*Problem:*
Continue the news excerpt about the cuts to Apple's iPhone X production, picking up after its final sentence.

Excerpted passage: Begin

According to a report in Nikkei Asian Review on Tuesday, the Cupertino-based giant has notified suppliers that it had decided to cut the iPhone manufacturing by 50 per cent owing to slower-than-expected sales in Europe, the US and China.

"With components deliveries delayed, Apple had struggled to keep up with demand for the iPhone X immediately after its launch. Rising inventories appear to have pushed the company to sharply slow production," the report added.

"Looking forward, the lacklustre sales could result in a delay to the company's plans to introduce OLED screens in other iPhone models," the report noted.

South Korean giant Samsung that currently provides OLED panels for $999 iPhone X will also be hit as its orders will also be affected.

The production cuts for iPhone X, said the report, will have a domino effect on manufacturers that supply high-performance components for the handset, acewith the combined impact expected to run into billions of dollars for the January-March quarter alone".

Apple's 10th-anniversary "super-premium" smartphone went on sale across the globe on November 3.

Earlier this month, an analyst associated with Taiwanese business group KGI Securities said that more sluggish-than-expected response may lead Apple to discontinue the first-generation iPhone X around mid-2018 as the second-generation model is set for launch later this year.

Excerpted passage: End
Material provided: Begin

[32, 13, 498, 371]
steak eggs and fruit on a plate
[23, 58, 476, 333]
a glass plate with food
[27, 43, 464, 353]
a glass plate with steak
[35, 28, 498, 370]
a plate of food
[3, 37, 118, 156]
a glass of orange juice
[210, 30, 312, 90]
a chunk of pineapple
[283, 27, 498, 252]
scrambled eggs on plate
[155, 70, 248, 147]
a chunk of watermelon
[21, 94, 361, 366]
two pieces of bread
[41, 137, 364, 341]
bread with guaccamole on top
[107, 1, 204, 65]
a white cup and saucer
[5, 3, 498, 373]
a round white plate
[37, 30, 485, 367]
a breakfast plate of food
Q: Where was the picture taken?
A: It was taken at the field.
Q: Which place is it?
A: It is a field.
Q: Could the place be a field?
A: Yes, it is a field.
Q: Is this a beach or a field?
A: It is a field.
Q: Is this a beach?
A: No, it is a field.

Material provided: End

*Answer to the problem:*
According to Ming-Chi Kuo, the most famous analyst with KGI Securities when it comes to Apple, the Cupertino-based giant will not sell iPhone X at lower price as it will hurt its other products in the lower-priced premium segment.

Kuo estimated that Apple would ship about 18 million iPhone X units in the January-March quarter in 2018.

"We expect iPhone X will go to end of life (EOL) around mid-2018 and that total life cycle shipments will be around 62 million units, lower than our previous forecast of 80 million units," the analyst said.

Apple shipped 29 million iPhone X units in the fourth quarter of 2017, Singapore-based market research firm Canalys said, adding that this made iPhone X the world's best-shipping smartphone model over the holiday season.

"The iPhone X performance is impressive for a device priced at $999, but it is slightly below industry expectations," said Ben Stanton, analyst at Canalys.